Once you know what horror he has perpetrated, which in my mind, Lippestad’s mind, is insane beyond belief, how can you say he is not mad? And if you are the lawyer, holed up with a mass murderer for hours listening to an individual, alternate reality wherein we are just behind in our thinking by about 60 years and by then Breivik’s actions as part of wider war will be understood, how could you not doubt the man’s sanity. Because if Lippestad did not doubt that Breivik’s whole thinking was insane, then where an earth would that leave him. A plea of insanity, which Breivik has not made, is inversely a plea for his lawyer’s sanity.
How do beliefs, realities and narratives combine to inform a true madness? Can you really retrospectively judge the mind that planned the insane and murderous action for years beforehand? Do you just judge the act in isolation or the person after it? If someone acted alone, with no group to sponsor the atrocity does that make it more a terrorist act and less mad? Where are the lines drawn?
I am back now to where they started the debate on the Today programme I think.
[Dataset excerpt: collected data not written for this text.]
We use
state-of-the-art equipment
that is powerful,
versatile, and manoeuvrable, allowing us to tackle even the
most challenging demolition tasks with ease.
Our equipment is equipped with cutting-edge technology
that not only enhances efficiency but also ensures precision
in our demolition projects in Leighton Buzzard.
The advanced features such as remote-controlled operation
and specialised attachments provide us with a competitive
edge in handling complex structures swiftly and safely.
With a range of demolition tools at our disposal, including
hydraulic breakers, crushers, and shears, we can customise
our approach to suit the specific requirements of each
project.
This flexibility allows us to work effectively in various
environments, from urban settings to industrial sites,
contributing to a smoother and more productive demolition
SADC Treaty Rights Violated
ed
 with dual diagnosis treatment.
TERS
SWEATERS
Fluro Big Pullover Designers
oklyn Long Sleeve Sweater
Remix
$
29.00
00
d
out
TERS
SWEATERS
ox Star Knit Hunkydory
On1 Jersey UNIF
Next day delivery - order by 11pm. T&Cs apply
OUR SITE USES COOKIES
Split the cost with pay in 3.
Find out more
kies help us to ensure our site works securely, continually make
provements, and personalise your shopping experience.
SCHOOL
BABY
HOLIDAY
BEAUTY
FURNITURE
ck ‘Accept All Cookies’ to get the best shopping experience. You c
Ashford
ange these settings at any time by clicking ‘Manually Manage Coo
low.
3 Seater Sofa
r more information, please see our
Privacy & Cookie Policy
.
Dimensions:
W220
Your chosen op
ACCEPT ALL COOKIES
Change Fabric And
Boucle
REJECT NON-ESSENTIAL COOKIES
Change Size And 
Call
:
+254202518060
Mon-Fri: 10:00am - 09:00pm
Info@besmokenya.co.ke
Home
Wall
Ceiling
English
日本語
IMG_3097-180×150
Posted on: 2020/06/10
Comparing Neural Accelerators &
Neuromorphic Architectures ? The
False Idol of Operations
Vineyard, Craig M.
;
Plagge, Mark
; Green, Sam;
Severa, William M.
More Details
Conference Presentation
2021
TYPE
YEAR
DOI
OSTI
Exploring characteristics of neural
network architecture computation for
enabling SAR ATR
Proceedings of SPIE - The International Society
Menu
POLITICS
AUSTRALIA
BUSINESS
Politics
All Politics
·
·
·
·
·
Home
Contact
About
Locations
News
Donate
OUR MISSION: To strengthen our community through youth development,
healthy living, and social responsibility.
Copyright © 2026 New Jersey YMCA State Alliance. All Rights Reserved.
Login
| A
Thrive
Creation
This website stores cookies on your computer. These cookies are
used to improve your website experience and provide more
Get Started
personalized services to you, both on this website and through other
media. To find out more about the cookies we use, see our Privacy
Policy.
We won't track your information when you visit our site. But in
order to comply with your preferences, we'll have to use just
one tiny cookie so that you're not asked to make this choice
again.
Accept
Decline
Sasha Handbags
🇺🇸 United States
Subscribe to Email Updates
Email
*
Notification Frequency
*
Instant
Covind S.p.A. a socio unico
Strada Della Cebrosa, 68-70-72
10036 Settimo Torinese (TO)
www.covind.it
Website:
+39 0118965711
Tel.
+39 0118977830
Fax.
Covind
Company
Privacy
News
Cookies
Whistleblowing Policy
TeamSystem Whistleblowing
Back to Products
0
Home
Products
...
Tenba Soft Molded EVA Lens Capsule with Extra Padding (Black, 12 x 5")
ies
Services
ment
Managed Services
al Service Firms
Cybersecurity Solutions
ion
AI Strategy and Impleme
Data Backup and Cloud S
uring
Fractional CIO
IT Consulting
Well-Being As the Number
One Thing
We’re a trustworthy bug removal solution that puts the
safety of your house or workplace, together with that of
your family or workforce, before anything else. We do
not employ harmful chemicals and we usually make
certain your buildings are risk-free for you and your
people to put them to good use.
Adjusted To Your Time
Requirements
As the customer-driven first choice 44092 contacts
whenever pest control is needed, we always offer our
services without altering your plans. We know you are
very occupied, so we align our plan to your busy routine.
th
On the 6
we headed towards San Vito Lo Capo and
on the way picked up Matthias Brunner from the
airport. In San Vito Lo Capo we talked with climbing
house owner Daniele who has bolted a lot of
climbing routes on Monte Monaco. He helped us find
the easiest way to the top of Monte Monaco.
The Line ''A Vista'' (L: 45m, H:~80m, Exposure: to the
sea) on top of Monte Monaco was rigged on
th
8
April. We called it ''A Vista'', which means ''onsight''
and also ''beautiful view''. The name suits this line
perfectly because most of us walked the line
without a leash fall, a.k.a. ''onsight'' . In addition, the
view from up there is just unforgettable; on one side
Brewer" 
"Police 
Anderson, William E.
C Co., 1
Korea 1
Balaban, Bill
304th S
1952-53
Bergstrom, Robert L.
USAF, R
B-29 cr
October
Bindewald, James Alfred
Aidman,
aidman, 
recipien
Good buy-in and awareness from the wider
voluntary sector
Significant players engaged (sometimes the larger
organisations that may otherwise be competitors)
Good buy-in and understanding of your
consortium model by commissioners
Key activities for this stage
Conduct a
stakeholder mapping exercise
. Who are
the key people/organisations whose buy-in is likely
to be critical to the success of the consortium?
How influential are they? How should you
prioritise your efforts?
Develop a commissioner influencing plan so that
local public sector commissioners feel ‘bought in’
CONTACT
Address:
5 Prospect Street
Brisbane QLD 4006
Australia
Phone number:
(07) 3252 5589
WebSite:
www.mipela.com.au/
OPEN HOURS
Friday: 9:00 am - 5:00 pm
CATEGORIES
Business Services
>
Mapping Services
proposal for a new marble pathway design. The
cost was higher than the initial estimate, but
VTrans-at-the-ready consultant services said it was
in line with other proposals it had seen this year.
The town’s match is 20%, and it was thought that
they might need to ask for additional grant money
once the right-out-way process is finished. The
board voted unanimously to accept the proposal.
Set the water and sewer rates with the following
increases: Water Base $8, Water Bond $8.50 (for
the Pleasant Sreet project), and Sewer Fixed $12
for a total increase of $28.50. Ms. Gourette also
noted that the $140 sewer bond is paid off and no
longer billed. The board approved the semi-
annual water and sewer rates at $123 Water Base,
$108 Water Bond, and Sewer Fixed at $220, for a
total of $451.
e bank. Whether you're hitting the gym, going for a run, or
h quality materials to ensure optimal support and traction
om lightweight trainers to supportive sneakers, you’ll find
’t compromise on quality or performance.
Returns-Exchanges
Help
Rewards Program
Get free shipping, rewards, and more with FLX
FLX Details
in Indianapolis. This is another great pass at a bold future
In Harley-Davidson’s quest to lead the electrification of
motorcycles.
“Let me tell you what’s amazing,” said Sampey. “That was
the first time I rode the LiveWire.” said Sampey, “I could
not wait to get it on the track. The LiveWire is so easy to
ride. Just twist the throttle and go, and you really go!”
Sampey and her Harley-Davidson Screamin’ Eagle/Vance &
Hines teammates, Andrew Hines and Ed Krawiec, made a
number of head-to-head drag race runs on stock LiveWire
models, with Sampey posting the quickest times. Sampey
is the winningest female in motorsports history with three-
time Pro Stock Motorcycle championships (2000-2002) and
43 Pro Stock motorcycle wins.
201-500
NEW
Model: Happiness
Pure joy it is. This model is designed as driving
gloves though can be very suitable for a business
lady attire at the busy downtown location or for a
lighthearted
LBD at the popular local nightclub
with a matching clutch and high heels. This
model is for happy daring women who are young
Are we culturally more inclined to dismiss a white loner as a madman than an Islam fundamentalist? Take Richard Reid the thankfully failed shoe bomber; he acted alone, but he had trained in a terror camp in Afghanistan; that connection rendering him more sane than Breivik at least in the view of the Western World. More answers than questions here I am afraid, but insanity as a label because we cannot conceive of another’s beliefs, let alone actions, means we learn little about others and even less about ourselves.